--- Given passage ---
One other thought on this: A couple years ago the Linguistic Society of
America's Ethics Committee came up with an ethics statement, and a chunk
of the discussion centered around issues related to this (including the
IRB stuff discussed elsewhere in this thread).
The statement itself is available as a PDF at
The discussions on the draft of the statement are available at
On 13/Jun/11 8:40 AM, Damien Hall wrote:
> I admit to not having read this through thoroughly; but it seems to be
> an online database of linguistic data and analysis tools to which
> linguists are invited to submit their data. It would then be available
> to be shared by the scholarly community under a Creative Commons licence.
> I feel that initiatives like this are an excellent idea in principle, to
> be supported wholeheartedly. However, in practice it seems to me that
> there will have to be a big change in linguists’ usual practices before
> we can make much data available under such schemes, because, in
> sociolinguistics at least, the default position in the past has been
> (hasn’t it?) that data recorded from people will be kept confidential
> and only listened to by the researcher and people working with them.
> Thousands, if not millions, of permissions to record must have been
> signed with those provisions. This means, for example, that the vast
> majority of the data I have recorded myself cannot be shared under these
> What do people here think about this kind of commonly-accessible
> database? They’re becoming increasingly popular; should we adapt our
> practices? I think that in principle we should, but only on condition,
> of course, that informants are happy with it. This might mean offering
> them the option to be in the publicly-accessible database or not to be
> there. In other words, the principle is good, and ideally to be
> followed, but the practice might well mean that can’t be done.
> This message is forwarded from the Speech Prosody list simply because
> that’s where the person who sent it to me got it from. I don’t think
> that means that they want only prosodic tools and data: the name and
> first paragraph refer to ‘oral and linguistic’ data generally.
> Let’s have a debate! In the next week I’m not going to be at my
> computer that much to contribute, but I think it’s an interesting and
> currently-relevant problem for variationists.
> Damien Hall
> University of Kent (UK)
> Leverhulme Early Career Fellow, 'Towards a New Linguistic Atlas of France'
> English Language and Linguistics, School of European Culture and Languages
> ---------- Forwarded message ----------
> From: *Bernard Bel* <[log in to unmask] <mailto:[log in to unmask]>>
> Date: Fri, Jun 10, 2011 at 4:55 AM
> Subject: [speech_prosody] Submit prosodic data/tools for
> To: speech-prosody <[log in to unmask]
> <mailto:[log in to unmask]>>
> Dear colleagues,
> I have the pleasure to announce the full operation of CRDO-Aix, a centre
> for the long-term preservation and sharing of oral/linguistic resources.
> We welcome all contributions of laboratories and individual scholars to
> sharing their productions on a non-commercial basis with the scientific
> community at large. CRDO is dedicated to resources worth promoting in
> terms of scientific relevance and/or cultural heritage.
> (Please skip the following report and jump to 'INVITATION' if you feel
> ready to join this venture!)
> REPORT AND STRIKING FEATURES
> Currently, CRDO (Centre de Ressources pour la Description de l'Oral = a
> Resource Center for the Description of Oral) is operated by two
> 'submission sites' in an OAIS framework (Open Archival Information
> System) initiated by TGE-Adonis (a CNRS/INSHS unit in France).

--- Data lines ---
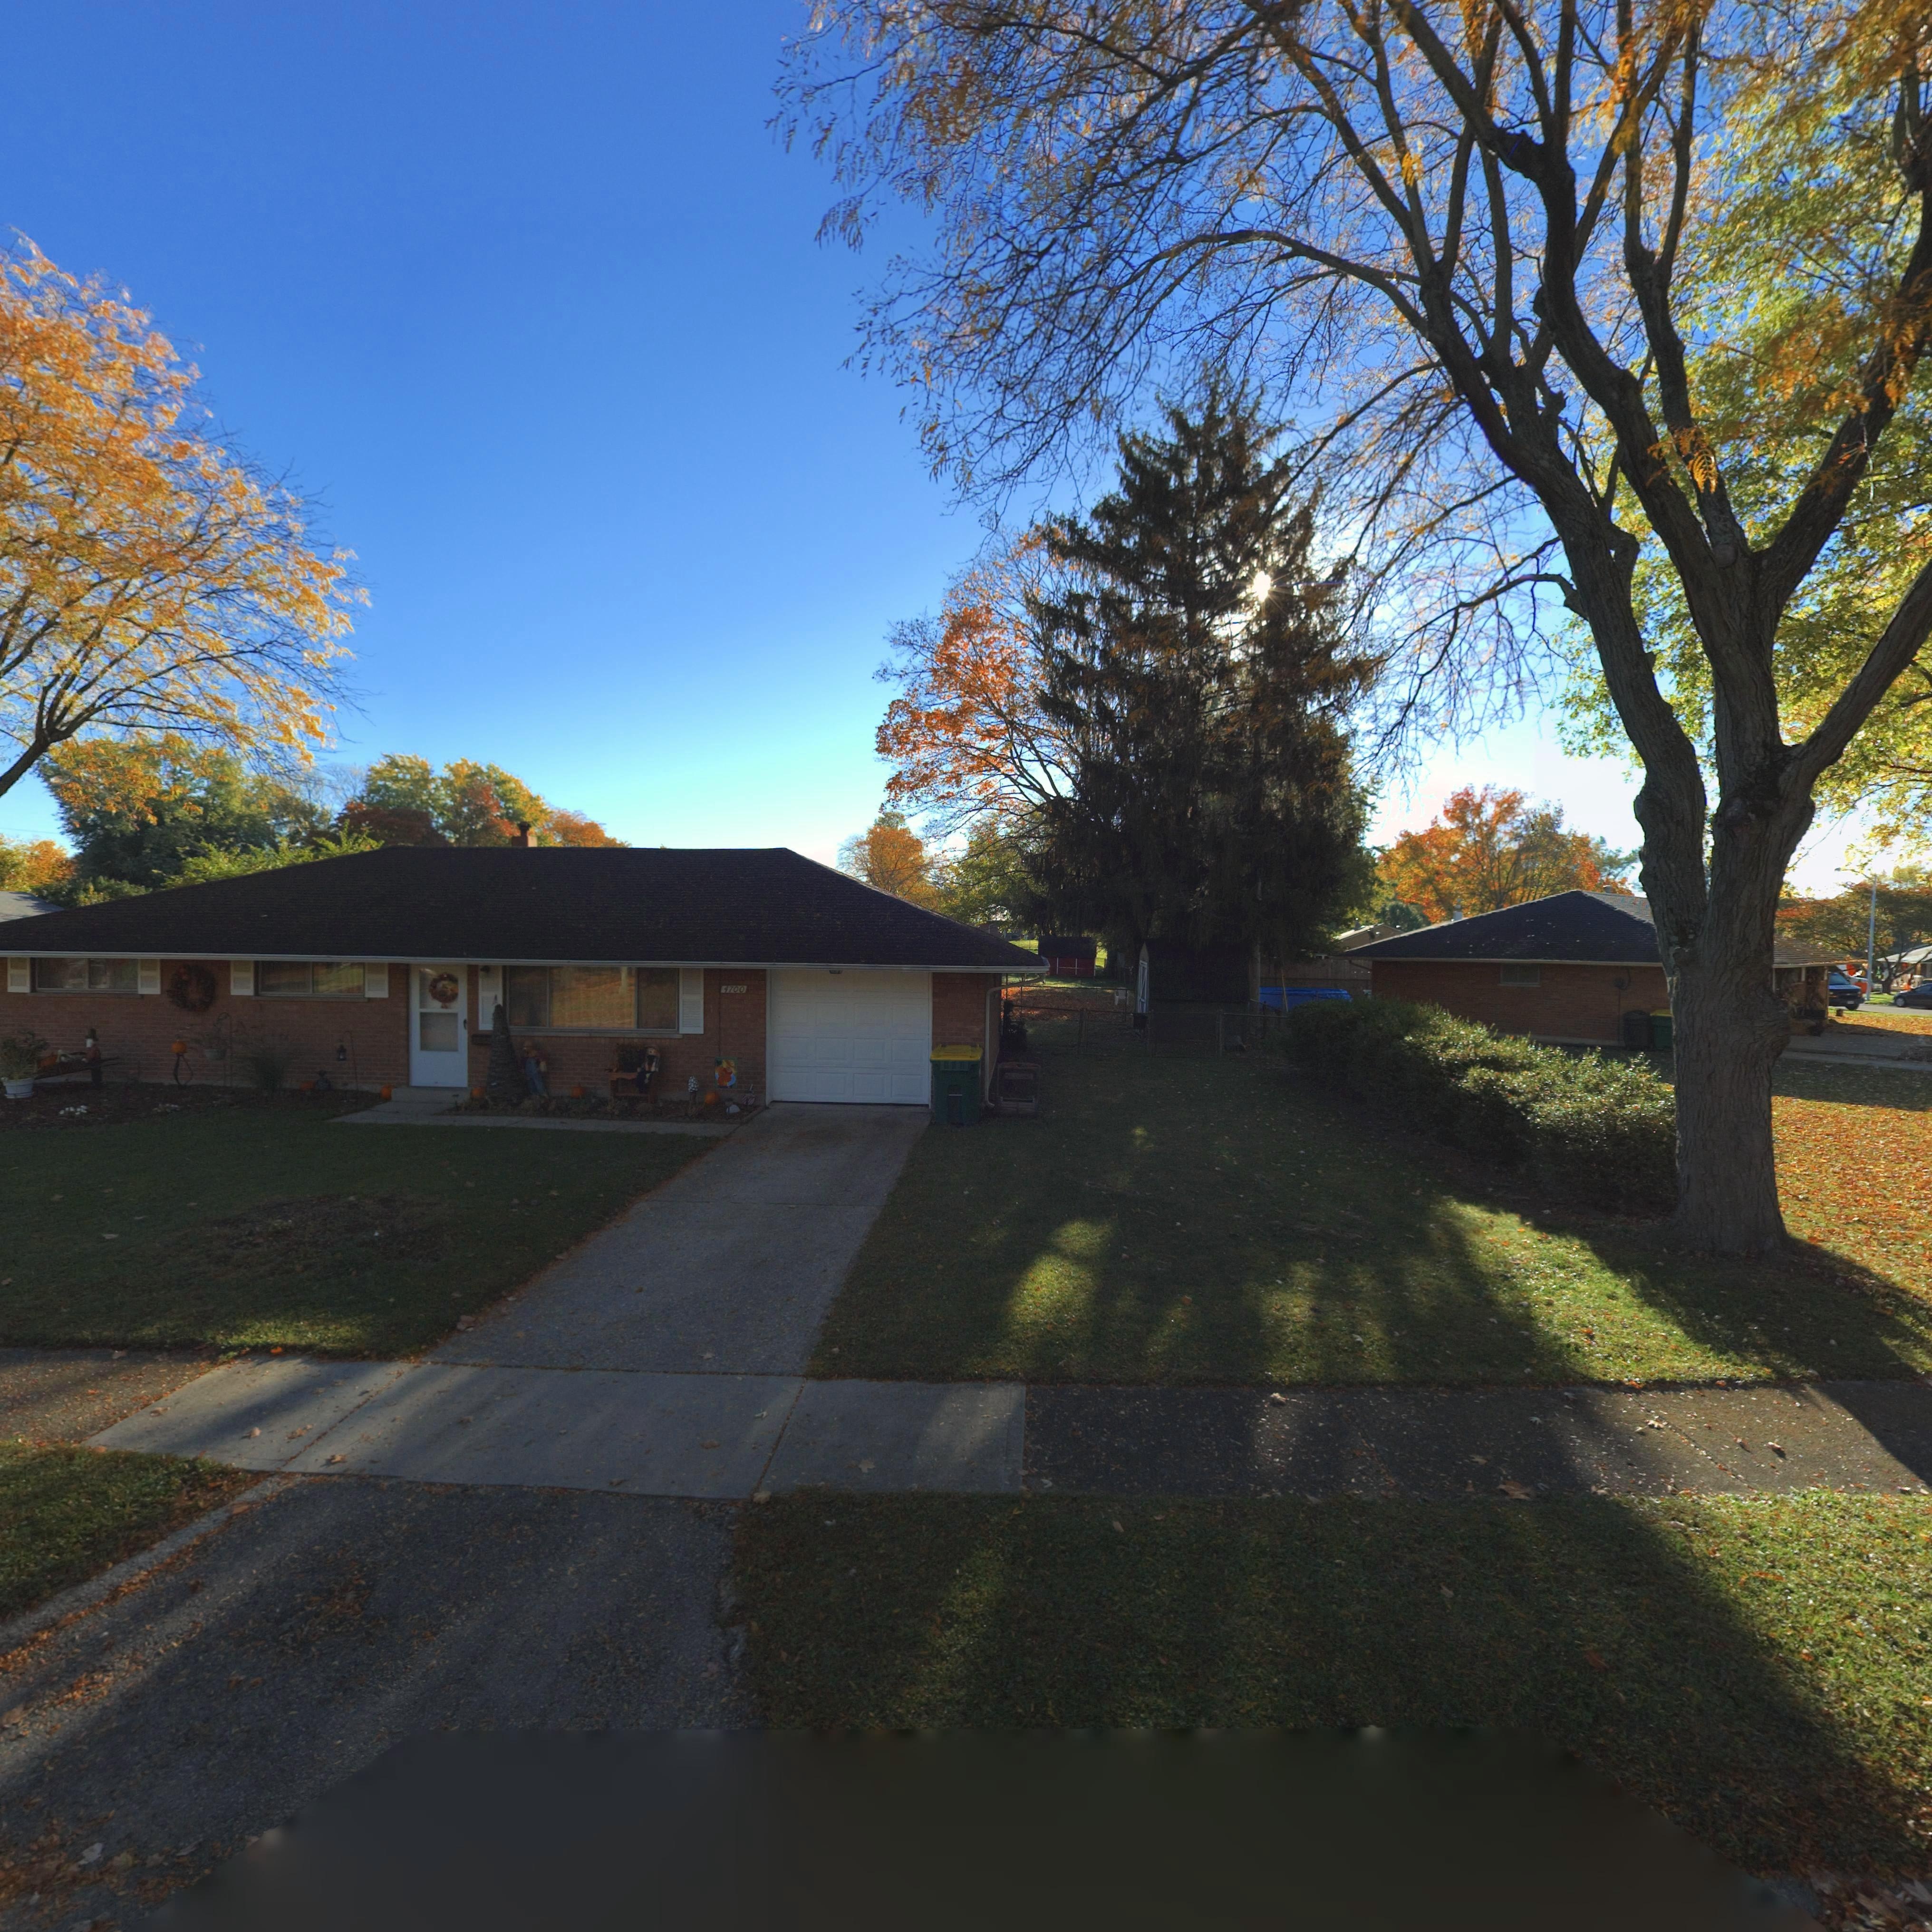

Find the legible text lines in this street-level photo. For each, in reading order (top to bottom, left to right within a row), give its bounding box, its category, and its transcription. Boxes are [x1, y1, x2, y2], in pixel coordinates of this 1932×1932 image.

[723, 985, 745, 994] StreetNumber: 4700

--- The task ---
Please write out the thread on sharing linguistic data word for word, everything from "One other thought" down to "in this thread).". The listing is separate material, apart from the thread on sharing linguistic data.

--- Response to the exercise ---
One other thought on this: A couple years ago the Linguistic Society of
America's Ethics Committee came up with an ethics statement, and a chunk
of the discussion centered around issues related to this (including the
IRB stuff discussed elsewhere in this thread).